In this way, the authors are manipulating visual data, glyphs, to capture non-uniform properties of the language. “At the time of training, we arrange the Omniglot images and labels in sequence with different language-inspired delivery properties,” they write. For example, they are used to estimate the quality of polysemy by gradually changing the number of class labels that can be assigned to a given glyph.
“In the assessment, we then assess whether these qualities lead to few-shot learning abilities.”
What they found is that the neural network is better able to learn few-shots as soon as they multiply the number of labels for a given glyph. “We see that increasing this ‘polysemi factor’ (the number of labels assigned to each word) also increases some-shot learning,” as Chan and colleagues noted.
“In other words, making the generalization problem harder actually made some shot learning emerge more robustly.”
Also, there is something about the specific structure of the transformer neural network that helps it learn few-shots, Chan and colleagues found. They test “a vanilla recurrent neural network”, they write, and find that such a network never Gains some shot ability.
“Transformers show a significantly higher bias towards few-shot learning than recurrent models.”
The authors conclude that the properties of the data, such as the long tail of language, and the nature of neural nets, such as the transformer structure, matter. It is not one or the other but both.
The author suggests several avenues to explore in the future. There is a connection to human experience as children demonstrate what appears to be a learner of some shots.
For example, infants learn the statistical properties of language faster. Can these delivery features help infants acquire the ability to learn faster, or serve as useful pre-training for later learning? And could similar non-uniform distributions in other areas of experience, such as vision, also play a role in this development?
It should be clear that the present job is not a test of language at all. Instead, it aims to simulate the predictive statistical properties of language by recreating non-uniformity in visual data, Omniglot images.
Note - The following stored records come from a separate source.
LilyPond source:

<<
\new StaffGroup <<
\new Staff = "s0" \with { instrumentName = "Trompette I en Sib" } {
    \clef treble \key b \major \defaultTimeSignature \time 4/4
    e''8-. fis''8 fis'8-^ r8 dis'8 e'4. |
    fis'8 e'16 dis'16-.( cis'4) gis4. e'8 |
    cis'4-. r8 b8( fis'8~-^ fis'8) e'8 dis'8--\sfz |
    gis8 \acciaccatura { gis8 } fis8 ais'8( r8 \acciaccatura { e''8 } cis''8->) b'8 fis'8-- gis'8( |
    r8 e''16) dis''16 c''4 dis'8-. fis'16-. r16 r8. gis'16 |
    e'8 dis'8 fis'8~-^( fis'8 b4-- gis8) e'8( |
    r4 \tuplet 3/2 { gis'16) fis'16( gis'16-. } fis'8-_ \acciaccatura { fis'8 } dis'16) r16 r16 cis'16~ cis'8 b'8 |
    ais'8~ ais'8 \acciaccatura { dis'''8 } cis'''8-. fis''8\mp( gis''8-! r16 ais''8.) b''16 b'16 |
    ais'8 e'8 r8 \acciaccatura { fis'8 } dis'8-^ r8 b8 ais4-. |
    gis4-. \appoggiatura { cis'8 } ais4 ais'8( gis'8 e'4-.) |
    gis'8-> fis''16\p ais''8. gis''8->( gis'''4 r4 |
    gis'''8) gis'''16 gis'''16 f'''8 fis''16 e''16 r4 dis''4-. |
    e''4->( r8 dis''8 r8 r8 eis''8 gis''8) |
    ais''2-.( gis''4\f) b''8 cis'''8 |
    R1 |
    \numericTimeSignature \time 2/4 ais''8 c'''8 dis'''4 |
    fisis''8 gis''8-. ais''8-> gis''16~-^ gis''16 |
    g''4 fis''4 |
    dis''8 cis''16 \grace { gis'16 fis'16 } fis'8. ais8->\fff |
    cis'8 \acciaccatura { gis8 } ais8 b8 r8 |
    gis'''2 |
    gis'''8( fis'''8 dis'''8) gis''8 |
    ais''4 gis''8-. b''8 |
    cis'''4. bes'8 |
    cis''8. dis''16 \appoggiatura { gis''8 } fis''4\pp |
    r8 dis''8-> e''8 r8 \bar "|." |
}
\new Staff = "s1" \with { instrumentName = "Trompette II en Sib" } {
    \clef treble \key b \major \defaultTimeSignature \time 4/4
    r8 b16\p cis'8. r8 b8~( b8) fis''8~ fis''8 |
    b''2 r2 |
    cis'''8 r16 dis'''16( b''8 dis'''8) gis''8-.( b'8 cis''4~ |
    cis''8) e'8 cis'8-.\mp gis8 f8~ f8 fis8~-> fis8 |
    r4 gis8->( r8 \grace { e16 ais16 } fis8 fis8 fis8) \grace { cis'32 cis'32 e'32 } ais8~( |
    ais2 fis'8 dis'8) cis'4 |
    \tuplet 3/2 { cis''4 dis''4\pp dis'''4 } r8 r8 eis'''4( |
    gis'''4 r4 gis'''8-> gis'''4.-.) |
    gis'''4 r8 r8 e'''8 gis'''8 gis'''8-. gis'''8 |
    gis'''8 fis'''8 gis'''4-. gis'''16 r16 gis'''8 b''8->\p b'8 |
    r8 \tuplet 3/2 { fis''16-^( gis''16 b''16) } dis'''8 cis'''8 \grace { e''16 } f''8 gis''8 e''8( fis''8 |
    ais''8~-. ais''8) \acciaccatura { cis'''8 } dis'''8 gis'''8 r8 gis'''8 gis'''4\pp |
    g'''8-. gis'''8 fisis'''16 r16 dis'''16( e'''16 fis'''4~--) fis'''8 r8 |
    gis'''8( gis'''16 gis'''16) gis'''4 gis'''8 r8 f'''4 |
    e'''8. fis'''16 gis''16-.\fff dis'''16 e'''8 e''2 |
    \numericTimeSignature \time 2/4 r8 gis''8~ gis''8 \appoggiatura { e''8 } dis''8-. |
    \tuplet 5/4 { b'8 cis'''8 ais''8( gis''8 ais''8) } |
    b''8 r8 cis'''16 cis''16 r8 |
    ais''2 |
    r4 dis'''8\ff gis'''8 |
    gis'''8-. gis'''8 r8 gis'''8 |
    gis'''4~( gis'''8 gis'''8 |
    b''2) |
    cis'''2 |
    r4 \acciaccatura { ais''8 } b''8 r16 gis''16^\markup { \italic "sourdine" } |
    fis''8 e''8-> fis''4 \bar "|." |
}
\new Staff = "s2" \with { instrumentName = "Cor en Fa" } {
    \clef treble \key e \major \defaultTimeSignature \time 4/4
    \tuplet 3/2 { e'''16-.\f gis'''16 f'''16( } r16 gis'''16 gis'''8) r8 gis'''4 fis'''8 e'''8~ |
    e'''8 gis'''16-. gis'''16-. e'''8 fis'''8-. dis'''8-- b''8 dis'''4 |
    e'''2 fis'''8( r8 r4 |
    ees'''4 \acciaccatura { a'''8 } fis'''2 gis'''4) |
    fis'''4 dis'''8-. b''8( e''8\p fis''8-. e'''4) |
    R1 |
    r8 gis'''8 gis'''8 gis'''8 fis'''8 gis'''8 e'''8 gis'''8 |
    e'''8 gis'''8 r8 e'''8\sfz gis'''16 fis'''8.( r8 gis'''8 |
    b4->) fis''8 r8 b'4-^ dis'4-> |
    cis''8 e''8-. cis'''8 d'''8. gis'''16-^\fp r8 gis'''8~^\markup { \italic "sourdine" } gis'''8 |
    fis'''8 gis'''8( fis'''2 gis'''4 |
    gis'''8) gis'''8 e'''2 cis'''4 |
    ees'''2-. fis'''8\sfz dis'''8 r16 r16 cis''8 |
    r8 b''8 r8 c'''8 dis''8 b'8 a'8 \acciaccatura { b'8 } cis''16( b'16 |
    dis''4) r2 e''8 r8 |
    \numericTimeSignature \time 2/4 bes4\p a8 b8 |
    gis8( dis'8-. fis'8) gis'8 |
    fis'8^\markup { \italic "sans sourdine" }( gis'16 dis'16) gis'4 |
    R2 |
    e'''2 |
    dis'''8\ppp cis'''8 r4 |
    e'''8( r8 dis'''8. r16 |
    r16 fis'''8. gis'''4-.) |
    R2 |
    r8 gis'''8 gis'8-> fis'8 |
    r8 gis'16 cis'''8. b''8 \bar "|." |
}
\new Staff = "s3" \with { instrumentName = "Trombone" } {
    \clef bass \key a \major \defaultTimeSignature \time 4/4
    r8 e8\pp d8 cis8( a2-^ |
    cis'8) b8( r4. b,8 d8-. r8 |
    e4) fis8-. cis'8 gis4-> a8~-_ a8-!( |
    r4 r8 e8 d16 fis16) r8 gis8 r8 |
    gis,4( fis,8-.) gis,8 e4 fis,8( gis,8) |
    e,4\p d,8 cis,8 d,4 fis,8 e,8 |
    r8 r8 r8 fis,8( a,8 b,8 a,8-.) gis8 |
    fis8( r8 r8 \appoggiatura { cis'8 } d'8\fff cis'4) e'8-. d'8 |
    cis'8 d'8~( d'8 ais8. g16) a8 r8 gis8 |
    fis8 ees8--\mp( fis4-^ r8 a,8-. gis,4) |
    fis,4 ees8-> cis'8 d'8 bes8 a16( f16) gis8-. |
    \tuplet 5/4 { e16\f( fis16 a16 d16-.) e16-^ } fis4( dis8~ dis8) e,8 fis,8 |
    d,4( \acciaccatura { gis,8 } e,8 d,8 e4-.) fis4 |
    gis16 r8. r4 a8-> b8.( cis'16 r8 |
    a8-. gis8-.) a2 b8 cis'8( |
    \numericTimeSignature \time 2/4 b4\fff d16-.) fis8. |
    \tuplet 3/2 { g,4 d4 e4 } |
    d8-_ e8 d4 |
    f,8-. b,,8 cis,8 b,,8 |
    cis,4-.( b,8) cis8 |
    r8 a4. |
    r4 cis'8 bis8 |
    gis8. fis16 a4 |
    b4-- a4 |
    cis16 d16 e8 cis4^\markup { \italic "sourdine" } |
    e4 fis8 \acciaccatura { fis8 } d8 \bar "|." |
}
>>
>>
The authors do not clarify whether translation from one way to another has any effect on the significance of their work. Instead, they write that they expect their work to expand to more aspects of the language.
“The above results suggest exciting lines of future research,” they write, “how do these data distribution properties interact with reinforcement learning versus supervised loss? How might the results differ in experiments that use language and language modeling? What are other aspects of repeating, for example using symbolic input, training on next-token or masked-token prediction, and having the meaning of words determined by their context?